Perhaps. We were discussing this last night. None of us is a lawyer (though one has experience in state court admin). The interesting thing is what Abbott said to Turnbull early on. Their actions were later spun as getting adequate results cheaper, sooner, but Abbott’s first words are what could get him into trouble.

He’s reported to have told Turnbull to destroy the NBN (or words to that effect). Depending on what exactly was said, deliberately sabotaging vital national infrastructure might be judged an act of treason.

There are endless ifs and buts - and the question isn’t likely to be tested at law anyway - but it’s an interesting thought.


Absolutely agree!

This is an essential service/utility we are talking about.
Along with water and electricity, telecommunicaton is an essential in 21st century Australia - no matter who you are or where you live in our country.

“choosing” to have reliable “fit for purpose” telecommunicatons is not “life style” choice this day and age.


The Australian Financial Review has an article on its website titled NBN upgrade Necessary and likely with Labor government. It suggests that a Labor-driven NBN will favour FTTC over FTTN, and in some cases over HFC. It also quotes someone from Telstra stating that with video streaming demand increases only FTTP would meet that demand - especially once 8K TVs start entering the market in big numbers.
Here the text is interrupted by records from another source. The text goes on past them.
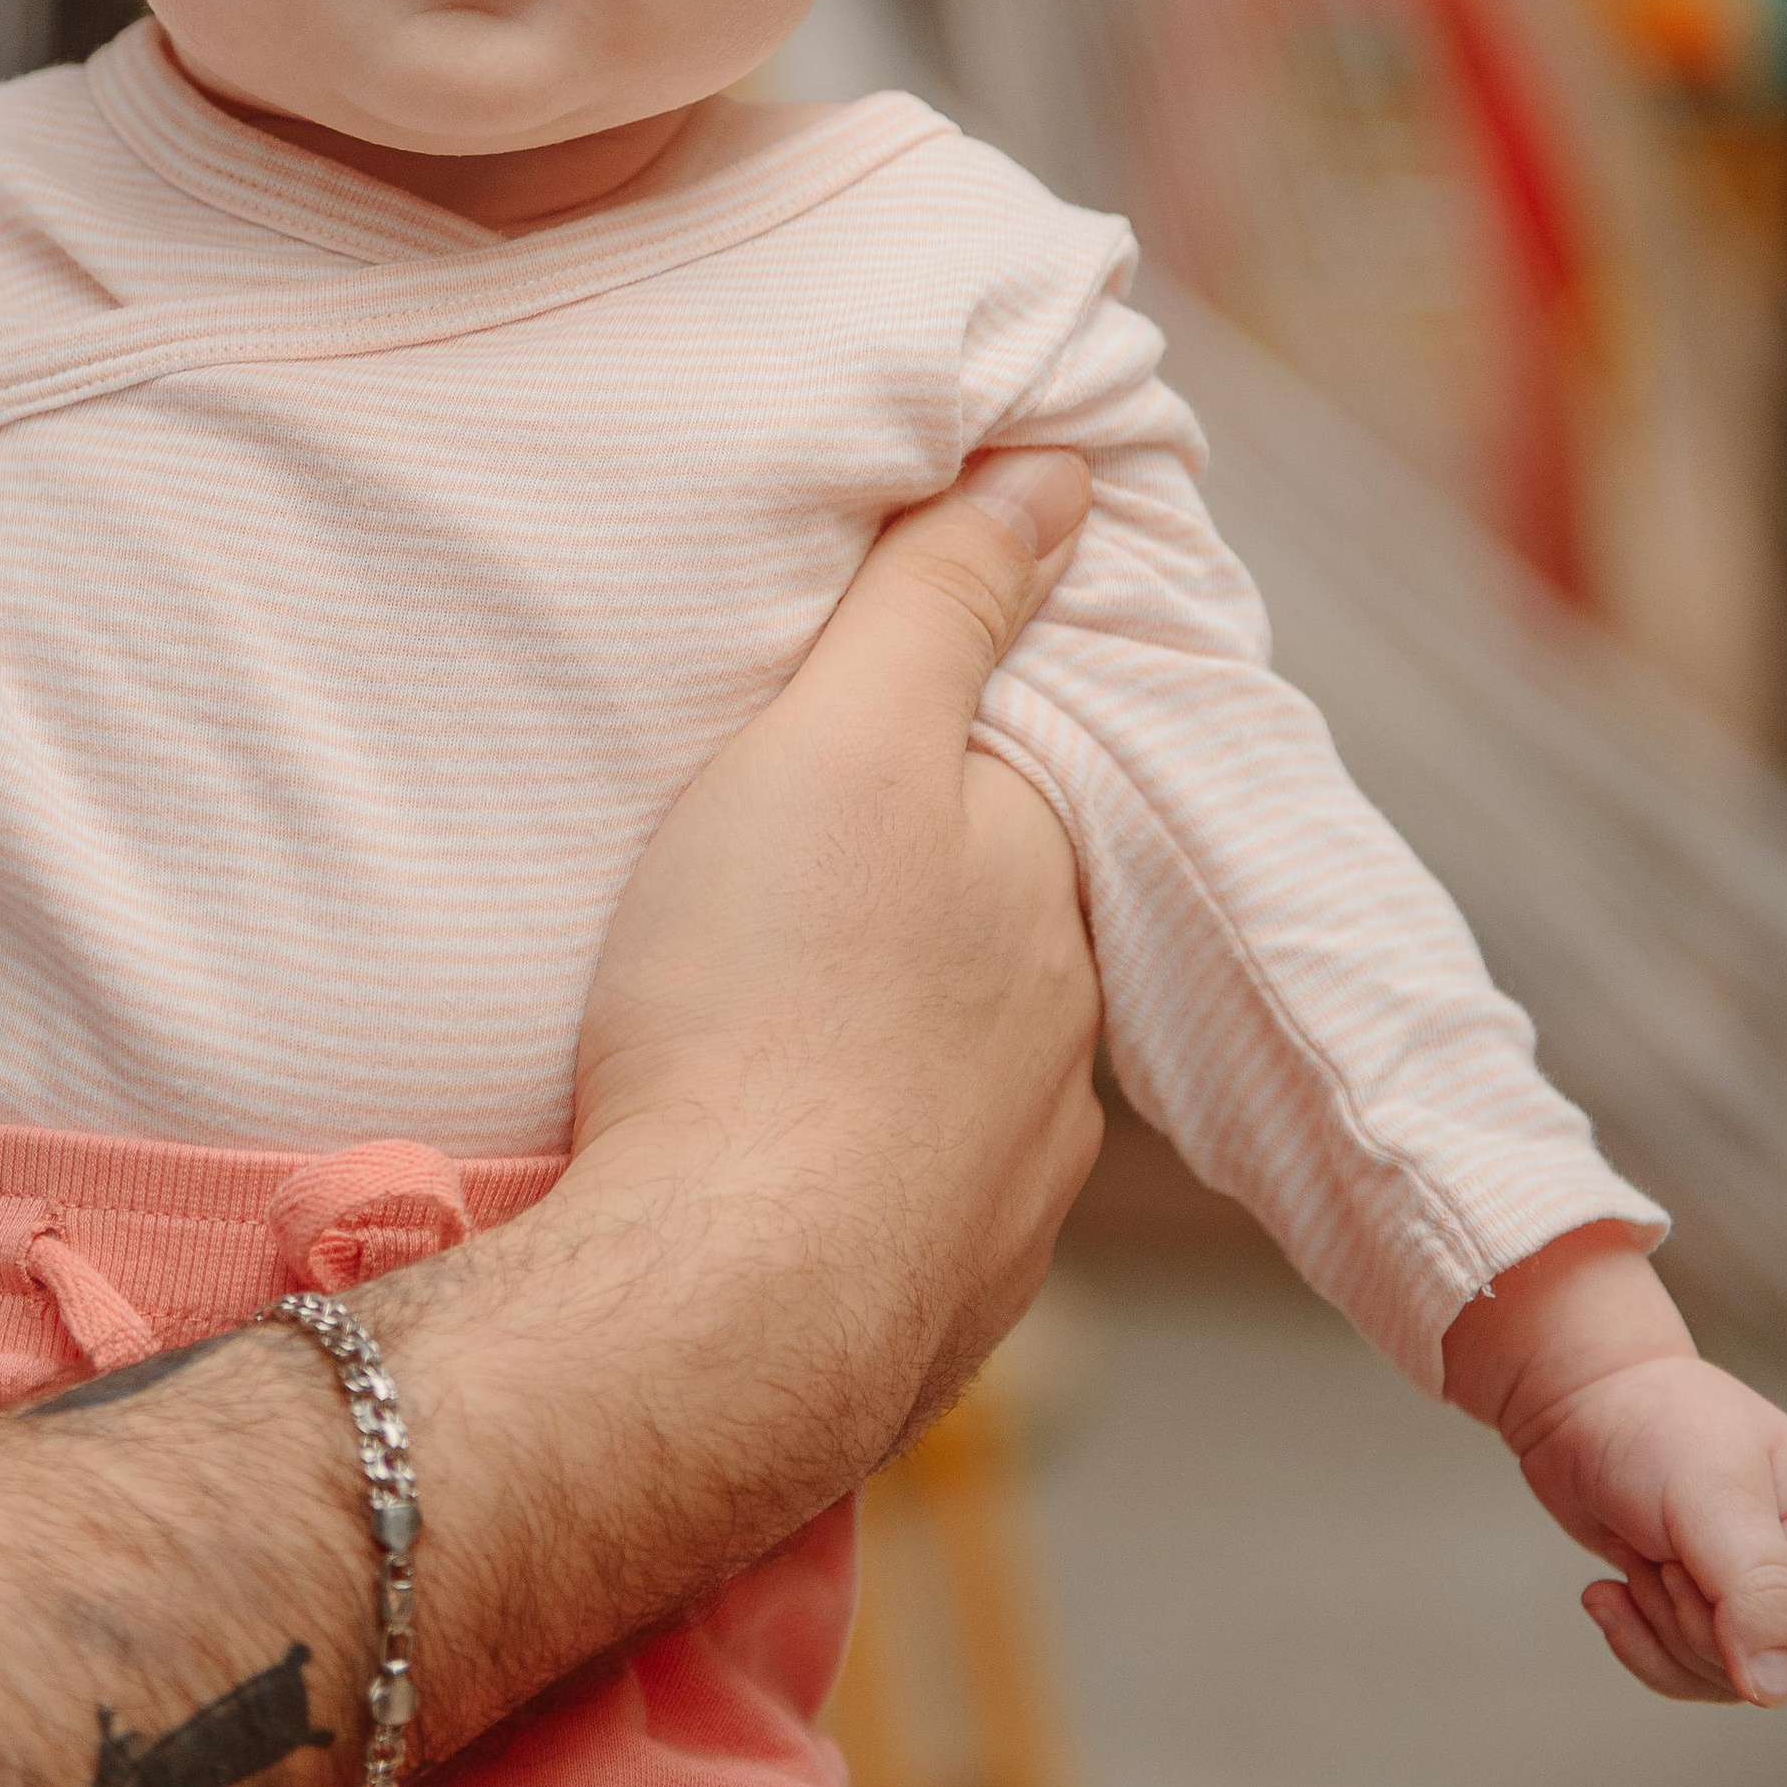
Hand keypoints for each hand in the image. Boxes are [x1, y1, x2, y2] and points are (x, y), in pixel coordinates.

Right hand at [573, 443, 1100, 1459]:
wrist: (718, 1310)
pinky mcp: (943, 1304)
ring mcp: (1015, 1189)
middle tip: (766, 889)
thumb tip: (1068, 476)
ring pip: (953, 1074)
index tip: (841, 750)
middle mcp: (1067, 1040)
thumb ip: (940, 601)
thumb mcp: (837, 740)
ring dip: (880, 1047)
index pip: (1014, 778)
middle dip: (906, 903)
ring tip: (755, 1029)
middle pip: (986, 927)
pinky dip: (851, 1173)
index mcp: (1049, 887)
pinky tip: (768, 1163)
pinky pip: (905, 1203)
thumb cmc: (762, 996)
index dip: (930, 748)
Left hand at [1444, 1223, 1786, 1707]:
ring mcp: (1732, 1579)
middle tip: (1654, 1553)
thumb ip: (1754, 1590)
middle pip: (1760, 1660)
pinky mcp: (1683, 1594)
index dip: (1738, 1625)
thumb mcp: (1708, 1495)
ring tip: (1633, 1561)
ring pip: (1716, 1673)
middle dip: (1687, 1624)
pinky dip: (1633, 1638)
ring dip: (1657, 1630)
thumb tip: (1773, 1692)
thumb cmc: (1645, 1421)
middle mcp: (1785, 1555)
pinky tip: (1604, 1593)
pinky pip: (1674, 1662)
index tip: (1679, 1570)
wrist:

Now that Fairfax has staked its bets I’ll sit back and wait for the Murdoch response (which is probably already out - I just have their websites blocked by one of my ad blockers). (Yes, deliberately.)


While the Fin Review may be correct in it’s speculation, should the very first priority be to completing delivery of the NBN to those premises that do not have access?

Whether that is using the current MTM technology or a better option may be a concern, depending on how close premises are to having their service completed.

By mid Dec 2018 near enough to 9.3M premises are in the NBN Ready for Service (RFS) areas and 8M are Ready/able to Connect.

That’s out of a total possible 11.2M premises which would include business customers as well as residential. (Per the NBN Co this total excludes premises planned for Skymuster)

That leaves less than 2M premises to complete construction of access. Many of these may be part way through construction already. And a number may be in the too hard for now basket?

In the NBN Co 2018 Annual report it was stated 4.5M regional premises in the NBN rollout now have access. This was also noted to be 86% of all regional premises in the NBN plan. (It would appear regional to the NBN means - not a capital city?)

My rough maths suggests there are only approx 750,000 regional premises without access. Hopefully who ever forms the next Federal Parliament puts a priority on these premises ahead of any any upgrading for those who already have access. That many premises have access and have chosen not to connect may be a concern, however at least there is an option for those premises.

It’s a short coming of the Financial Review report that it does not provide context for it’s speculative crumbs. Hopefully they will be more objective in the near future?


“While the Fin Review may be correct in it’s speculation, should the very first priority be to completing delivery of the NBN to those premises that do not have access?”

Not necessarily. My street has been delayed over a year due to distance from the exchange - an additional node box is needed and the lines need to be cleaned up (copper is good but maintenance was poor with time being prioritised over doing the job properly according to the technician inspecting and advising NBN); and he said we may still not get better speeds with NBN. This paired with NBN forcing loss of the more reliable landline in a mobile grey/black spot in a high fire and storm risk area makes FTTN a dubious ‘benefit’. FTTC with reliably high speeds might be a little more welcome but the safety comprises the Government is forcing on on our community will no doubt be brought up at the next bushfires Royal Commission.